COMPITO DA SVOLGERE:
Per favore, prosegui il brano sui pigmenti ricavati dalla terra riportato qui sotto, riprendendo subito dopo la sua ultima frase.

BRANO DI TESTO:
_ _ _

La terra rossa è un'importante fonte di pigmenti
In questo caso, i primi pigmenti utilizzati per la colorazione derivavano da minerali recuperati dalla terra. Fra i casi più celebri c’è la raffigurazione di circa 900 animali nelle grotte di Lascaux, nel villaggio di Montignac, in Francia. Scoperte nel 1940, indagini scientifiche su queste opere hanno permesso di certificare la presenza di terre d’ocra, per il rosso, di ematite, utilizzata per il giallo, insieme e gesso e marna (una roccia sedimentaria composta da argilla e calcare) utilizzati per il bianco, o carbone per il nero. Per altri pigmenti, gli uomini primitivi di Lascaux crearono il fosfato di calcio, ricavato dalla cottura ad alte temperature di ossa animali e mescolato con la calcite.
Pillole di colore
La serie “pillole di colore” della redazione digitale del giardino di Albert cerca di rispondere alle domande più insolite e curiose legate al colore nella nostra quotidianità: a che serve il colore in natura? I colori possono davvero influenzare la nostra mente? E com’è riuscito Homo sapiens a produrli nelle varie epoche? Non perderti i video della serie sulla pagina Facebook di RSI Cultura!

_ _ _

MATERIALE DI RIFERIMENTO:
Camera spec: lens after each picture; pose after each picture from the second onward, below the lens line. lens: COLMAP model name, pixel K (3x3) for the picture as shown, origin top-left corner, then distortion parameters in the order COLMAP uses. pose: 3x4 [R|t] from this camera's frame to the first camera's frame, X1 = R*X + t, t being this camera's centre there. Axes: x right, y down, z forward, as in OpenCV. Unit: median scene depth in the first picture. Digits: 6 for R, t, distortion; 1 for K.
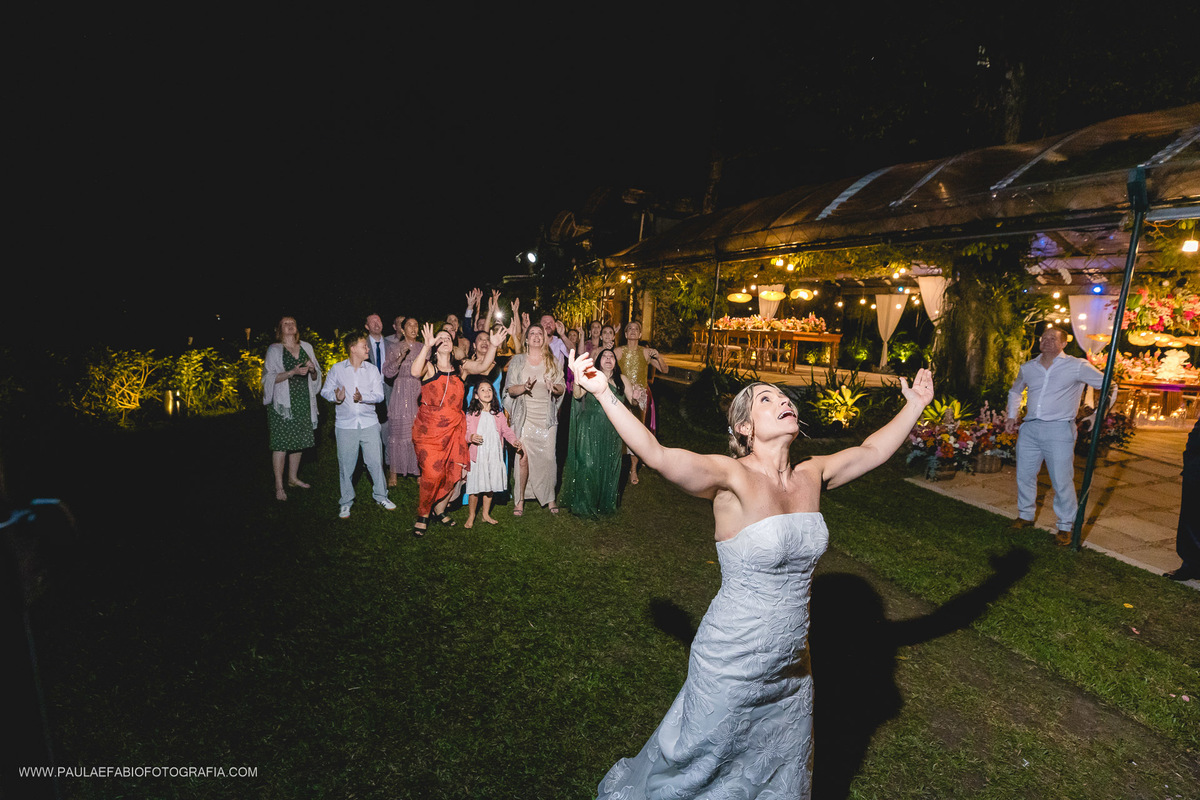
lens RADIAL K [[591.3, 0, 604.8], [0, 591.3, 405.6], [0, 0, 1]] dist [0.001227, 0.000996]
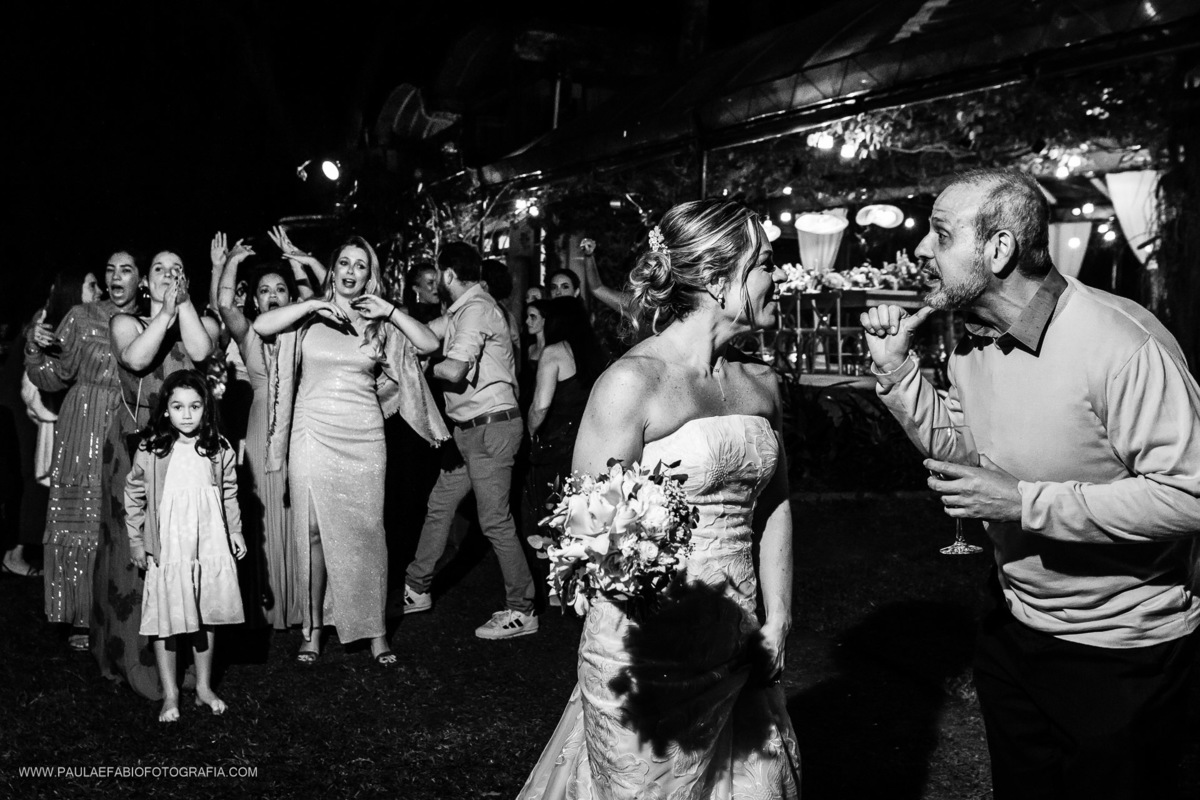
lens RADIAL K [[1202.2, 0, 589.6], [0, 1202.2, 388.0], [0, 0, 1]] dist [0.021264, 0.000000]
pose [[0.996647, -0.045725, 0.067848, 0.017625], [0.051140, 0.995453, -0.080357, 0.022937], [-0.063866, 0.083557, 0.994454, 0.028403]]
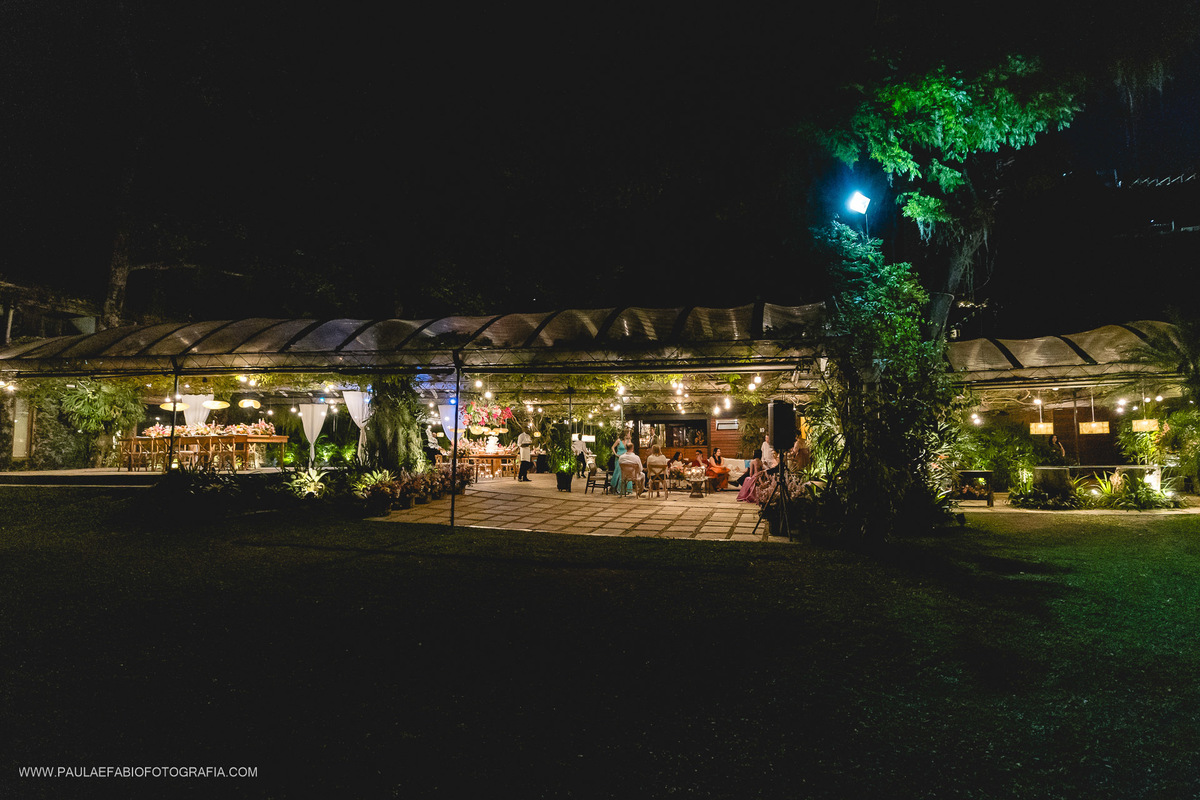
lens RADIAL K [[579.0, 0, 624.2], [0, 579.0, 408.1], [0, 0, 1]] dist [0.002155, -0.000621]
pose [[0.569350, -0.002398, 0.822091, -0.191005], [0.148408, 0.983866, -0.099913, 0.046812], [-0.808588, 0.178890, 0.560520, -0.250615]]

_ _ _

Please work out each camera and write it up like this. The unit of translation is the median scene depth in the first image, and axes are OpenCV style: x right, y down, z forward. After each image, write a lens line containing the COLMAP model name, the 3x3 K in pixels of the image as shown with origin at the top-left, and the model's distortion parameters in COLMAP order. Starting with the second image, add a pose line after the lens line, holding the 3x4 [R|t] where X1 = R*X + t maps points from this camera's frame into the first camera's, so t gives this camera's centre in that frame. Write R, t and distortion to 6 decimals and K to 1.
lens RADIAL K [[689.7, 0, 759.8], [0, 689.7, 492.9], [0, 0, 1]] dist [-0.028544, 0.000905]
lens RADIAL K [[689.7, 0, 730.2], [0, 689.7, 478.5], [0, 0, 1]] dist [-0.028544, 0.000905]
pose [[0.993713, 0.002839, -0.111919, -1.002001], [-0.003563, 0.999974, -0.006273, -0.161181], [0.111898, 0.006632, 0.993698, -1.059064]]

_ _ _

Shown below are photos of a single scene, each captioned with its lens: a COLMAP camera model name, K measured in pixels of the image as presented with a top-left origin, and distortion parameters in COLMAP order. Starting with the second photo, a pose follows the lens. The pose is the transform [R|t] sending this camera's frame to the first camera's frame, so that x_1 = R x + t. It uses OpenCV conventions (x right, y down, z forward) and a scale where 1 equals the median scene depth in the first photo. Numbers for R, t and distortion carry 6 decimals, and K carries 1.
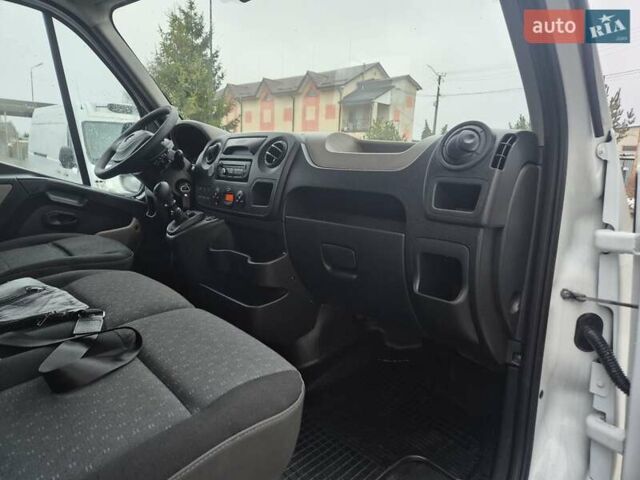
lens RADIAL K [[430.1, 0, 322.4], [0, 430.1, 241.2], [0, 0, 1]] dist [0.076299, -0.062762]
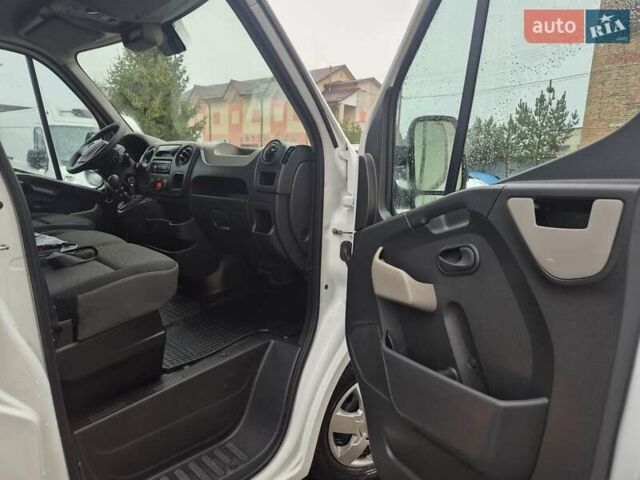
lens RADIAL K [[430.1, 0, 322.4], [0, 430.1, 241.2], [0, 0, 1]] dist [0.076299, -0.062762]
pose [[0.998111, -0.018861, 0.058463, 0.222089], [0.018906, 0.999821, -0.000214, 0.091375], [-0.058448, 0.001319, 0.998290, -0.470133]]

_ _ _

SOLUZIONE:
Non c’erano solo le pitture rupestri, però: nel Galles meridionale è stato rinvenuto uno scheletro umano pitturato di ocra rossa e risalente a circa 30’000 anni fa. Molto probabilmente si credeva che la pittura rossa, del colore del sangue, contribuisse in qualche modo a mantenere in vita il defunto. Lo scheletro, ribattezzato Dama rossa, ma poi rivelatosi appartenere a un uomo, è una delle più antiche tracce di sepoltura cerimoniale dell’Europa Occidentale.
Ossa del piede sinistro della "Dama rossa", oggi conservate al Museo di Storia Naturale dell'Università di Oxford.
Coloranti e pigmenti
Se con il termine pigmento si fa riferimento a materiali insolubili che, mescolati ad altre sostanze come gesso, uovo o olio, possono essere utilizzati per dipingere o come cosmetici, i cosiddetti coloranti sono invece sostanze che si sciolgono nei liquidi (come l’acqua) e vengono impiegati per tingere tessuti, disegnare su carta o colorare i cibi.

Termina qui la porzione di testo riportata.